Hell, I'm a fully healthy person but standing over a cash register for 6 straight hours without a break wreaks havoc on me! And I'm a freak, I like numbers if they are attached to money. But algebra or calculus? Phooey!

Just so you know - even if my comments aren't as frequent - I'm still here, still thinking of you, and still in your corner.

Moxie said...

I would at least speak to a lawyer. See what they have to say, if they have any thoughts.

I'm sorry you're going through this.

You get extra prayers tonight.

Anonymous said...

Mia, I'm so sorry you're having such a tough time.

You know, even though disability isn't what you planned for yourself, maybe it's worth looking into. At least maybe talk to a lawyer; now harm in talking, right?

Take care of yourself!

{{HUGS}}

Unknown said...

Checking with a lawyer couldn't hurt. Sorry I don't have any advise to give.

I can tell you that even though I don't know you, I wish only the best for you. You deserve some peace and happiness in your life.
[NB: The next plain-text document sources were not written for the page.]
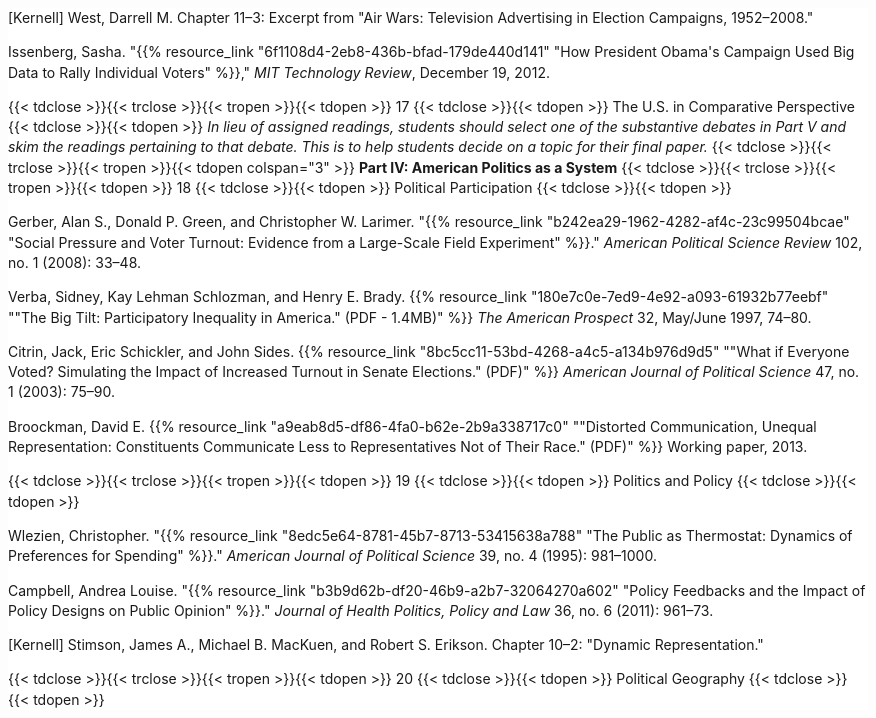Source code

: \[Kernell\] West, Darrell M. Chapter 11–3: Excerpt from "Air Wars: Television Advertising in Election Campaigns, 1952–2008."

Issenberg, Sasha. "{{% resource_link "6f1108d4-2eb8-436b-bfad-179de440d141" "How President Obama's Campaign Used Big Data to Rally Individual Voters" %}}," *MIT Technology Review*, December 19, 2012.

{{< tdclose >}}{{< trclose >}}{{< tropen >}}{{< tdopen >}}
17
{{< tdclose >}}{{< tdopen >}}
The U.S. in Comparative Perspective
{{< tdclose >}}{{< tdopen >}}
*In lieu of assigned readings, students should select one of the substantive debates in Part V and skim the readings pertaining to that debate. This is to help students decide on a topic for their final paper.*
{{< tdclose >}}{{< trclose >}}{{< tropen >}}{{< tdopen colspan="3" >}}
**Part IV: American Politics as a System**
{{< tdclose >}}{{< trclose >}}{{< tropen >}}{{< tdopen >}}
18
{{< tdclose >}}{{< tdopen >}}
Political Participation
{{< tdclose >}}{{< tdopen >}}

Gerber, Alan S., Donald P. Green, and Christopher W. Larimer. "{{% resource_link "b242ea29-1962-4282-af4c-23c99504bcae" "Social Pressure and Voter Turnout: Evidence from a Large-Scale Field Experiment" %}}." *American Political Science Review* 102, no. 1 (2008): 33–48.

Verba, Sidney, Kay Lehman Schlozman, and Henry E. Brady. {{% resource_link "180e7c0e-7ed9-4e92-a093-61932b77eebf" "\"The Big Tilt: Participatory Inequality in America.\" (PDF - 1.4MB)" %}} *The American Prospect* 32, May/June 1997, 74–80.

Citrin, Jack, Eric Schickler, and John Sides. {{% resource_link "8bc5cc11-53bd-4268-a4c5-a134b976d9d5" "\"What if Everyone Voted? Simulating the Impact of Increased Turnout in Senate Elections.\" (PDF)" %}} *American Journal of Political Science* 47, no. 1 (2003): 75–90.

Broockman, David E. {{% resource_link "a9eab8d5-df86-4fa0-b62e-2b9a338717c0" "\"Distorted Communication, Unequal Representation: Constituents Communicate Less to Representatives Not of Their Race.\" (PDF)" %}} Working paper, 2013.

{{< tdclose >}}{{< trclose >}}{{< tropen >}}{{< tdopen >}}
19
{{< tdclose >}}{{< tdopen >}}
Politics and Policy
{{< tdclose >}}{{< tdopen >}}

Wlezien, Christopher. "{{% resource_link "8edc5e64-8781-45b7-8713-53415638a788" "The Public as Thermostat: Dynamics of Preferences for Spending" %}}." *American Journal of Political Science* 39, no. 4 (1995): 981–1000.

Campbell, Andrea Louise. "{{% resource_link "b3b9d62b-df20-46b9-a2b7-32064270a602" "Policy Feedbacks and the Impact of Policy Designs on Public Opinion" %}}." *Journal of Health Politics, Policy and Law* 36, no. 6 (2011): 961–73.

\[Kernell\] Stimson, James A., Michael B. MacKuen, and Robert S. Erikson. Chapter 10–2: "Dynamic Representation."

{{< tdclose >}}{{< trclose >}}{{< tropen >}}{{< tdopen >}}
20
{{< tdclose >}}{{< tdopen >}}
Political Geography
{{< tdclose >}}{{< tdopen >}}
Sending extra prayers, good thoughts, and hugs out to you.

Unknown said...

Hope you are doing well this morning and you have a good day. Thinking of you.

ROLLERWRITER said...

Our circumstances are different but some things to think about for you self: life on disability is not as much fun as you think it will be. My son says everyone should have some place they are paid to be every day. I have tried to offer my services to nonprofits and end up being treated unprofessionally (with no paycheck to offset the ego hurt). I would love to work - to the best of my ability-the head is still fully functioning. That said, there is no shame in being disabled. But no real bonus either in struggling to pay for increased items, like meds or equipment. I would never encourage you to continue to be mistreated. If you hire a lawyer, know exactly what you want and ask for it. 6 years might go quickly or last forever. Life is shorter than we think and you so deserve to be happy. You just need to decide what that happy looks like. Stay safe and be well!

Jamisyn said...

I'm thinking about you all the time and hope that you can make it!!!!